La culture humaine produit toujours un inconfort et une angoisse vitaux, qui sont sous tous les symptômes.
Et quels symptômes notre culture produit-elle le plus fréquemment?
Angoisse et dépression, des symptômes toujours étroitement liés. Mais dans notre société, la dépression est mieux vue. Si j'ai de l'angoisse et que je développe une phobie, je parais idiot, mais si je dis: «je suis triste», la société le permet parce que nous sommes dans le discours de l'efficacité et la manière contemporaine d'en sortir c'est de dire: «Je ne peux pas. Je me retire du monde ». Cependant, si vous dites à une personne du Zimbabwe que vous n'êtes pas allée travailler parce que vous êtes triste, elle dira: "Mais s'il vaut mieux aller travailler, alors vous serez heureux …".

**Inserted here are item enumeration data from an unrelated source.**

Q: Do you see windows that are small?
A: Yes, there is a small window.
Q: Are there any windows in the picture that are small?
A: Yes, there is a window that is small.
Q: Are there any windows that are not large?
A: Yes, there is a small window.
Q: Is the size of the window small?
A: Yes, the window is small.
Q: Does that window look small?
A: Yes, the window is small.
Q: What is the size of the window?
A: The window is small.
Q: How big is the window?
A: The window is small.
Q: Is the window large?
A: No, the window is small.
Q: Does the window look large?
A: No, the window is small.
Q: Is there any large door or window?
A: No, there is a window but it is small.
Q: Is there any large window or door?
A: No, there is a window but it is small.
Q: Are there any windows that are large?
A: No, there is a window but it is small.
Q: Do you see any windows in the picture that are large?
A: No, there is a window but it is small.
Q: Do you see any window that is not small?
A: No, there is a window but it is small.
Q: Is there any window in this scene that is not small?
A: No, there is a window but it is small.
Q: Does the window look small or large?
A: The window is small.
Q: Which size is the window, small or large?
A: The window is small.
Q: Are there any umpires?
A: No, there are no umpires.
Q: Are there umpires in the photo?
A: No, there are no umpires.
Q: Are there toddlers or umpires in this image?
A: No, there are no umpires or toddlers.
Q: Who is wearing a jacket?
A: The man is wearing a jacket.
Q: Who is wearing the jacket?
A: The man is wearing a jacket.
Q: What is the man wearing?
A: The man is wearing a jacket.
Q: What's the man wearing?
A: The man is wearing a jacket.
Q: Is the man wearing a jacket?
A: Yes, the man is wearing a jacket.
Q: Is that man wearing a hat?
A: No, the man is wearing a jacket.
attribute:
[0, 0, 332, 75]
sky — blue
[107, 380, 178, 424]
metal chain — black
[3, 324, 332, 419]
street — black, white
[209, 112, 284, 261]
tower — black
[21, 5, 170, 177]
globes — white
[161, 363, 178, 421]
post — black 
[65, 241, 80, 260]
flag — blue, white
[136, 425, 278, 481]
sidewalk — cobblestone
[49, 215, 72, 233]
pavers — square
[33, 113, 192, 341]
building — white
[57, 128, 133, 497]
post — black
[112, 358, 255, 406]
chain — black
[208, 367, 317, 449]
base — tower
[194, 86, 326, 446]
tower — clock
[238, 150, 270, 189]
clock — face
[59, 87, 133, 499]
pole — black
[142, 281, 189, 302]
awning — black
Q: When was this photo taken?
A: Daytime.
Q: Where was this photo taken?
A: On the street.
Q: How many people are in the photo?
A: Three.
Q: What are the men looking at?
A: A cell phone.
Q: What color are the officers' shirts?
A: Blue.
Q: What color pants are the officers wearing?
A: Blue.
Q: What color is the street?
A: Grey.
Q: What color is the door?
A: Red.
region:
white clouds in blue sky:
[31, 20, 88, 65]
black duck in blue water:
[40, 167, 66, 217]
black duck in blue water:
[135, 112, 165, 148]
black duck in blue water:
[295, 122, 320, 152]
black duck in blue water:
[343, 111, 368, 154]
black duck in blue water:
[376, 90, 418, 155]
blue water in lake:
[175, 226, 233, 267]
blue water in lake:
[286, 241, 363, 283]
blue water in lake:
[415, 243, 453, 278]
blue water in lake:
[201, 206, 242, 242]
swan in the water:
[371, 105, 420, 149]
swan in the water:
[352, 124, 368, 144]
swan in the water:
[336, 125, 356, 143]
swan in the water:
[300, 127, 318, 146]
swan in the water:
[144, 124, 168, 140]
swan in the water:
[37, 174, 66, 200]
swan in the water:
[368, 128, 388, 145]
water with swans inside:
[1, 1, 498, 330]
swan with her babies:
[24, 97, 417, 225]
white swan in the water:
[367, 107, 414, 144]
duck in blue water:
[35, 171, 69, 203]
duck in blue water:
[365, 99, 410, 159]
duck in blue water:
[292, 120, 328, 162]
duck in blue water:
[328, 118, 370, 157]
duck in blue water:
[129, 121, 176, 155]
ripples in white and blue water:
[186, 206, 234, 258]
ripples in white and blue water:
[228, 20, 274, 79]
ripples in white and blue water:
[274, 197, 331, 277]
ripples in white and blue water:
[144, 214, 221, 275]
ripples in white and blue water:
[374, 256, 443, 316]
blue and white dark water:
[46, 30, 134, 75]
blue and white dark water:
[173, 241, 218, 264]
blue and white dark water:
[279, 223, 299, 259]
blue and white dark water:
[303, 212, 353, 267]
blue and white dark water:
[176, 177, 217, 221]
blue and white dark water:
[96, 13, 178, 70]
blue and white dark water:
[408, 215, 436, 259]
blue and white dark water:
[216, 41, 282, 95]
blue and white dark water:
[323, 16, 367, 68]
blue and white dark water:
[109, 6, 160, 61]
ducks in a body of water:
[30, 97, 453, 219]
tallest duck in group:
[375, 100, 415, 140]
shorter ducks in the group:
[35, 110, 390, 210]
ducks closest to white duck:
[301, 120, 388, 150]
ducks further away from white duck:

Et que disent-ils à leurs patients souffrant de dépression ou d'anxiété?
Cela dépend de chaque personne. Nous leur posons les questions hippocratiques et vous dites à certains qu'ils doivent retourner au travail; Il faut prendre les autres par la main et les accompagner au lit et être avec eux; et d'autres, qui doivent s'arrêter car ce qui leur arrive, c'est qu'ils ont fait le tour et c'est pourquoi ils se sont cassés.
Cela dépend toujours de chaque personne.